**Exercise aim**
Below are records to repeat exactly; copy them without the pictures.

(Stored items)
====

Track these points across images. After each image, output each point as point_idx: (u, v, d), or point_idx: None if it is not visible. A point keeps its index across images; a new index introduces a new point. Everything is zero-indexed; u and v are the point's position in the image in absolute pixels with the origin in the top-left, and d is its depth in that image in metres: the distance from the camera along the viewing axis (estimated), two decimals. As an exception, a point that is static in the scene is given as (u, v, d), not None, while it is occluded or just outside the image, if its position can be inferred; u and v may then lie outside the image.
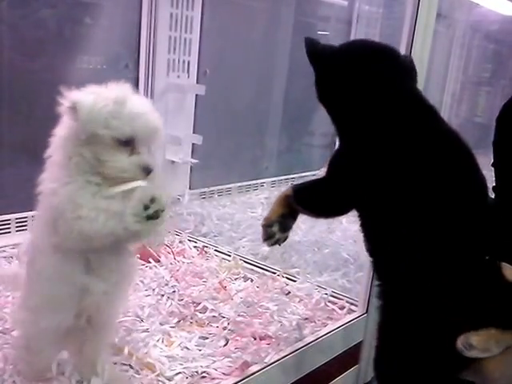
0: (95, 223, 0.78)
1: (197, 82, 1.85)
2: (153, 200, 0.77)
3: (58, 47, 1.55)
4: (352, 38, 2.57)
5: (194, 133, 1.88)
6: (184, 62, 1.79)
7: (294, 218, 1.00)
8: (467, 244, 0.74)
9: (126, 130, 0.80)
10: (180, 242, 1.65)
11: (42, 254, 0.87)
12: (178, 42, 1.75)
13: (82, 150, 0.81)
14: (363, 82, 0.82)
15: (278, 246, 1.01)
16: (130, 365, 1.04)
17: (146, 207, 0.77)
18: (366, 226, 0.86)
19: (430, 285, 0.73)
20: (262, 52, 2.20)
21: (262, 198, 2.20)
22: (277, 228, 0.98)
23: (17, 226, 1.52)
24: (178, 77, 1.78)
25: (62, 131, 0.83)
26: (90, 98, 0.80)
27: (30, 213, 1.52)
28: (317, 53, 0.88)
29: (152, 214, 0.77)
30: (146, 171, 0.83)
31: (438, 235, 0.74)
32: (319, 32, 2.58)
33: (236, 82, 2.09)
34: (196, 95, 1.86)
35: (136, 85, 1.68)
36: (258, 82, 2.16)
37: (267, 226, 0.99)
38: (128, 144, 0.82)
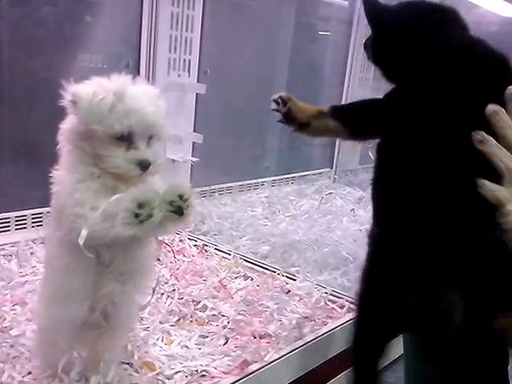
0: (92, 225, 0.77)
1: (197, 81, 1.85)
2: (141, 205, 0.75)
3: (59, 46, 1.55)
4: (353, 39, 2.58)
5: (194, 132, 1.88)
6: (185, 61, 1.79)
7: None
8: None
9: (119, 127, 0.79)
10: (180, 240, 1.65)
11: (52, 244, 0.87)
12: (179, 40, 1.75)
13: (82, 144, 0.81)
14: (432, 43, 0.78)
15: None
16: (129, 363, 1.04)
17: (137, 215, 0.75)
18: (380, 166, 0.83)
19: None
20: (263, 51, 2.20)
21: (262, 197, 2.20)
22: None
23: (16, 225, 1.52)
24: (179, 76, 1.78)
25: (66, 124, 0.84)
26: (90, 91, 0.79)
27: (29, 211, 1.52)
28: (377, 15, 0.84)
29: (144, 218, 0.75)
30: (143, 166, 0.81)
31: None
32: (320, 32, 2.58)
33: (237, 81, 2.09)
34: (196, 94, 1.86)
35: (136, 84, 1.69)
36: (259, 81, 2.16)
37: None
38: (124, 139, 0.81)
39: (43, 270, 0.95)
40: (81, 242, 0.77)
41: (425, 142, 0.71)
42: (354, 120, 0.94)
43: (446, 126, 0.68)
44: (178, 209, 0.77)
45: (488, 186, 0.56)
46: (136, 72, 1.67)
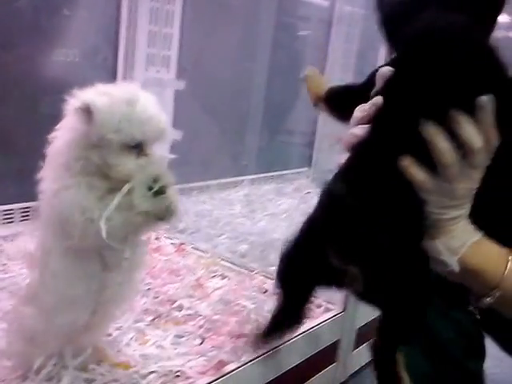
0: (111, 221, 0.78)
1: (177, 78, 1.83)
2: (156, 179, 0.78)
3: (34, 39, 1.51)
4: (332, 38, 2.57)
5: (172, 128, 1.86)
6: (164, 56, 1.76)
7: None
8: None
9: (136, 135, 0.79)
10: (156, 238, 1.63)
11: (54, 255, 0.85)
12: (158, 36, 1.72)
13: (89, 154, 0.79)
14: None
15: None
16: (101, 362, 1.02)
17: (151, 188, 0.78)
18: None
19: None
20: (243, 49, 2.19)
21: (241, 196, 2.19)
22: None
23: (4, 219, 1.48)
24: (158, 72, 1.75)
25: (67, 132, 0.81)
26: (105, 100, 0.78)
27: (16, 205, 1.48)
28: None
29: (158, 190, 0.78)
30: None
31: None
32: (301, 32, 2.58)
33: (216, 79, 2.07)
34: (175, 91, 1.84)
35: (114, 78, 1.66)
36: (239, 79, 2.15)
37: None
38: (136, 147, 0.80)
39: (37, 275, 0.91)
40: (104, 236, 0.77)
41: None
42: (341, 105, 0.91)
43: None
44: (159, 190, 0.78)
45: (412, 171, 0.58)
46: (114, 67, 1.64)
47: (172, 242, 1.63)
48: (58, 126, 0.83)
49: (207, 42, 1.99)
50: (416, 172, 0.58)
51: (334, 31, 2.56)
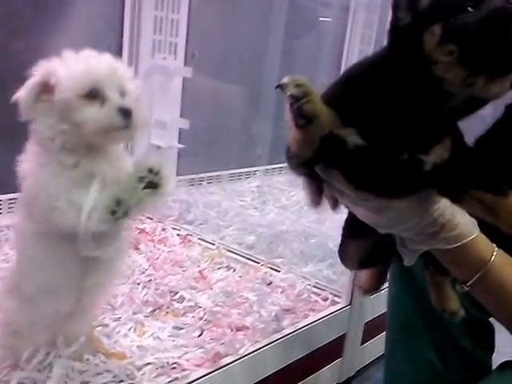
0: (68, 218, 0.75)
1: (184, 65, 1.79)
2: (118, 202, 0.74)
3: (38, 26, 1.49)
4: (350, 24, 2.50)
5: (181, 117, 1.82)
6: (171, 43, 1.72)
7: None
8: None
9: (85, 83, 0.76)
10: (163, 229, 1.60)
11: (30, 239, 0.83)
12: (165, 22, 1.68)
13: (60, 127, 0.77)
14: None
15: None
16: (98, 352, 0.99)
17: (114, 212, 0.74)
18: None
19: None
20: (254, 34, 2.13)
21: (253, 187, 2.14)
22: None
23: (9, 208, 1.48)
24: (164, 59, 1.71)
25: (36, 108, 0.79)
26: (61, 65, 0.77)
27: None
28: None
29: (121, 216, 0.75)
30: (124, 113, 0.77)
31: None
32: (321, 18, 2.51)
33: (226, 65, 2.03)
34: (184, 78, 1.80)
35: (119, 66, 1.63)
36: (250, 65, 2.09)
37: None
38: (94, 96, 0.77)
39: (14, 265, 0.90)
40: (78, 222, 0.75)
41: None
42: None
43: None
44: (150, 184, 0.76)
45: None
46: (119, 54, 1.61)
47: (179, 233, 1.60)
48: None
49: (216, 27, 1.94)
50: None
51: (351, 17, 2.49)
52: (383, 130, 0.59)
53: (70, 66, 0.78)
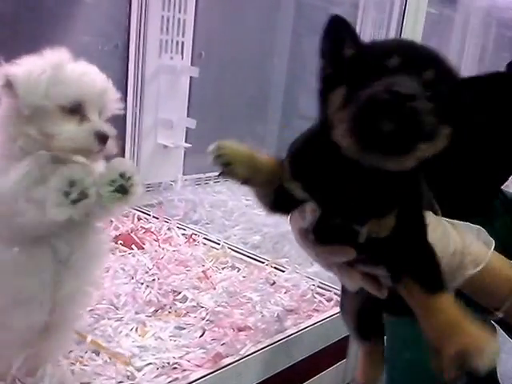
0: (27, 217, 0.72)
1: (191, 64, 1.79)
2: (72, 183, 0.71)
3: (45, 26, 1.50)
4: (359, 22, 2.48)
5: (187, 116, 1.83)
6: (178, 43, 1.73)
7: None
8: None
9: (70, 95, 0.74)
10: (168, 229, 1.60)
11: None
12: (172, 21, 1.69)
13: (26, 129, 0.75)
14: None
15: None
16: (97, 353, 0.99)
17: (67, 193, 0.70)
18: None
19: None
20: (261, 33, 2.12)
21: (260, 186, 2.14)
22: None
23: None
24: (171, 58, 1.72)
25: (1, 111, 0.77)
26: (24, 69, 0.73)
27: None
28: None
29: (76, 197, 0.71)
30: (101, 139, 0.76)
31: None
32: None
33: (233, 65, 2.02)
34: (191, 78, 1.81)
35: (126, 66, 1.63)
36: (257, 65, 2.08)
37: None
38: (75, 111, 0.75)
39: None
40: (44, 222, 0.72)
41: None
42: None
43: None
44: (120, 188, 0.73)
45: None
46: (125, 54, 1.62)
47: (184, 232, 1.60)
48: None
49: (223, 26, 1.93)
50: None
51: (360, 14, 2.47)
52: (318, 189, 0.58)
53: (60, 74, 0.75)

====

**Exercise output**
Track these points across images. After each image, output each point as point_idx: (u, v, d), or point_idx: None if it is not visible. A point keeps its index across images; a new index introduces a new point. Everything is zero-indexed; u and v are the point's position in the image in absolute pixels with the origin in the top-left, and d is its depth in that image in metres: the distance from the camera along the viewing axis (estimated), two decimals. As an exception, a point that is static in the scene is given as (u, v, d), not None, while it is occluded or just outside the image, if its position can be inferred; u and v may then lie outside the image.
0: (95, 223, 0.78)
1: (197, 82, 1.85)
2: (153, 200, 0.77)
3: (58, 47, 1.55)
4: (352, 38, 2.57)
5: (194, 133, 1.88)
6: (184, 62, 1.79)
7: (294, 218, 1.00)
8: (467, 244, 0.74)
9: (126, 130, 0.80)
10: (180, 242, 1.65)
11: (42, 254, 0.87)
12: (178, 42, 1.75)
13: (82, 150, 0.81)
14: (363, 82, 0.82)
15: (278, 246, 1.01)
16: (130, 365, 1.04)
17: (146, 207, 0.77)
18: (366, 226, 0.86)
19: (430, 285, 0.73)
20: (262, 52, 2.20)
21: (262, 198, 2.20)
22: (277, 228, 0.98)
23: (17, 226, 1.52)
24: (178, 77, 1.78)
25: (62, 131, 0.83)
26: (90, 98, 0.80)
27: (30, 213, 1.52)
28: (317, 53, 0.88)
29: (152, 214, 0.77)
30: (146, 171, 0.83)
31: (438, 235, 0.74)
32: (319, 32, 2.58)
33: (236, 82, 2.09)
34: (196, 95, 1.86)
35: (136, 85, 1.68)
36: (258, 82, 2.16)
37: (267, 226, 0.99)
38: (128, 144, 0.82)
0: (92, 225, 0.77)
1: (197, 81, 1.85)
2: (141, 205, 0.75)
3: (59, 46, 1.55)
4: (353, 39, 2.58)
5: (194, 132, 1.88)
6: (185, 61, 1.79)
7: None
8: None
9: (119, 127, 0.79)
10: (180, 240, 1.65)
11: (52, 244, 0.87)
12: (179, 40, 1.75)
13: (82, 144, 0.81)
14: (432, 43, 0.78)
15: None
16: (129, 363, 1.04)
17: (137, 215, 0.75)
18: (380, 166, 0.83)
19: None
20: (263, 51, 2.20)
21: (262, 197, 2.20)
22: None
23: (16, 225, 1.52)
24: (179, 76, 1.78)
25: (66, 124, 0.84)
26: (90, 91, 0.79)
27: (29, 211, 1.52)
28: (377, 15, 0.84)
29: (144, 218, 0.75)
30: (143, 166, 0.81)
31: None
32: (320, 32, 2.58)
33: (237, 81, 2.09)
34: (196, 94, 1.86)
35: (136, 84, 1.69)
36: (259, 81, 2.16)
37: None
38: (124, 139, 0.81)
39: (43, 270, 0.95)
40: (81, 242, 0.77)
41: (425, 142, 0.71)
42: (354, 120, 0.94)
43: (446, 126, 0.68)
44: (178, 209, 0.77)
45: (488, 186, 0.56)
46: (136, 72, 1.67)
0: (111, 221, 0.78)
1: (177, 78, 1.83)
2: (156, 179, 0.78)
3: (34, 39, 1.51)
4: (332, 38, 2.57)
5: (172, 128, 1.86)
6: (164, 56, 1.76)
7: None
8: None
9: (136, 135, 0.79)
10: (156, 238, 1.63)
11: (54, 255, 0.85)
12: (158, 36, 1.72)
13: (89, 154, 0.79)
14: None
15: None
16: (101, 362, 1.02)
17: (151, 188, 0.78)
18: None
19: None
20: (243, 49, 2.19)
21: (241, 196, 2.19)
22: None
23: (4, 219, 1.48)
24: (158, 72, 1.75)
25: (67, 132, 0.81)
26: (105, 100, 0.78)
27: (16, 205, 1.48)
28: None
29: (158, 190, 0.78)
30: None
31: None
32: (301, 32, 2.58)
33: (216, 79, 2.07)
34: (175, 91, 1.84)
35: (114, 78, 1.66)
36: (239, 79, 2.15)
37: None
38: (136, 147, 0.80)
39: (37, 275, 0.91)
40: (104, 236, 0.77)
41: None
42: (341, 105, 0.91)
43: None
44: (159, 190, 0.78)
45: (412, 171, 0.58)
46: (114, 67, 1.64)
47: (172, 242, 1.63)
48: (58, 126, 0.83)
49: (207, 42, 1.99)
50: (416, 172, 0.58)
51: (334, 31, 2.56)
0: (68, 218, 0.75)
1: (184, 65, 1.79)
2: (118, 202, 0.74)
3: (38, 26, 1.49)
4: (350, 24, 2.50)
5: (181, 117, 1.82)
6: (171, 43, 1.72)
7: None
8: None
9: (85, 83, 0.76)
10: (163, 229, 1.60)
11: (30, 239, 0.83)
12: (165, 22, 1.68)
13: (60, 127, 0.77)
14: None
15: None
16: (98, 352, 0.99)
17: (114, 212, 0.74)
18: None
19: None
20: (254, 34, 2.13)
21: (253, 187, 2.14)
22: None
23: (9, 208, 1.48)
24: (164, 59, 1.71)
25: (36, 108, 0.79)
26: (61, 65, 0.77)
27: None
28: None
29: (121, 216, 0.75)
30: (124, 113, 0.77)
31: None
32: (321, 18, 2.51)
33: (226, 65, 2.03)
34: (184, 78, 1.80)
35: (119, 66, 1.63)
36: (250, 65, 2.09)
37: None
38: (94, 96, 0.77)
39: (14, 265, 0.90)
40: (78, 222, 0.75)
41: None
42: None
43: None
44: (150, 184, 0.76)
45: None
46: (119, 54, 1.61)
47: (179, 233, 1.60)
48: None
49: (216, 27, 1.94)
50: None
51: (351, 17, 2.49)
52: (383, 130, 0.59)
53: (70, 66, 0.78)
0: (27, 217, 0.72)
1: (191, 64, 1.79)
2: (72, 183, 0.71)
3: (45, 26, 1.50)
4: (359, 22, 2.48)
5: (187, 116, 1.83)
6: (178, 43, 1.73)
7: None
8: None
9: (70, 95, 0.74)
10: (168, 229, 1.60)
11: None
12: (172, 21, 1.69)
13: (26, 129, 0.75)
14: None
15: None
16: (97, 353, 0.99)
17: (67, 193, 0.70)
18: None
19: None
20: (261, 33, 2.12)
21: (260, 186, 2.14)
22: None
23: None
24: (171, 58, 1.72)
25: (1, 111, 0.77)
26: (24, 69, 0.73)
27: None
28: None
29: (76, 197, 0.71)
30: (101, 139, 0.76)
31: None
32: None
33: (233, 65, 2.02)
34: (191, 78, 1.81)
35: (126, 66, 1.63)
36: (257, 65, 2.08)
37: None
38: (75, 111, 0.75)
39: None
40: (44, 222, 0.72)
41: None
42: None
43: None
44: (120, 188, 0.73)
45: None
46: (125, 54, 1.62)
47: (184, 232, 1.60)
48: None
49: (223, 26, 1.93)
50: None
51: (360, 14, 2.47)
52: (318, 189, 0.58)
53: (60, 74, 0.75)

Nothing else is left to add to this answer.